The lawsuit is the first legal challenge to the deal with China’s ByteDance, but does not seek to force a US ban on the short-video platform.

Donald Trump and his attorney general were sued on Thursday by retail investors in two social media rivals of TikTok seeking to reverse the US president’s approval of a deal by the company’s Chinese owner ByteDance to form a majority American-owned joint venture.

The lawsuit, the ‌first legal challenge to the deal, argues that Trump’s approval last year violated requirements set out in a 2024 divestiture law.
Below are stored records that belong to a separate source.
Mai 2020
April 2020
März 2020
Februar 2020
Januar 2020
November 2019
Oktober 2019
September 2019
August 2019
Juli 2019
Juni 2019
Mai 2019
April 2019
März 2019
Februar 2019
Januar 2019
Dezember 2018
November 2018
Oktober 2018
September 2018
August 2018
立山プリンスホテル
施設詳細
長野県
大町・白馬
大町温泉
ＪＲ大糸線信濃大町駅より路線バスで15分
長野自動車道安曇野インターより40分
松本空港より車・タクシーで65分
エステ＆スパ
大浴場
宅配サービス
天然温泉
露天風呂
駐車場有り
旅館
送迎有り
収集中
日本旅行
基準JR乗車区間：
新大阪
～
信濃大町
Two California residents who hold shares in Alphabet and Meta Platforms sued, backed by a group called the Public Integrity Project.

The lawsuit, which also names US Attorney General Pam Bondi, aims to require a renegotiation of the deal “that doesn’t put [Trump] administration allies in a position to censor political content on one of the world’s most popular media platforms”.
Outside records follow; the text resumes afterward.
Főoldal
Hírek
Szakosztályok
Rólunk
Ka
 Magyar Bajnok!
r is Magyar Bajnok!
The lawsuit could shed light on ⁠the joint venture, which is key to TikTok’s survival in the United States and has faced criticism from some lawmakers.

The suit does not ‌seek to force a US ban on TikTok, which is used by 200 million Americans, said Brendan Ballou, a lawyer representing the plaintiffs.

Is the proposed TikTok sale to US and global investors a done deal?

A law passed by Congress in April 2024 required ByteDance to sell its ‌US assets by a January 2025 deadline or face a ban or potentially hundreds of billions of dollars ⁠in fines.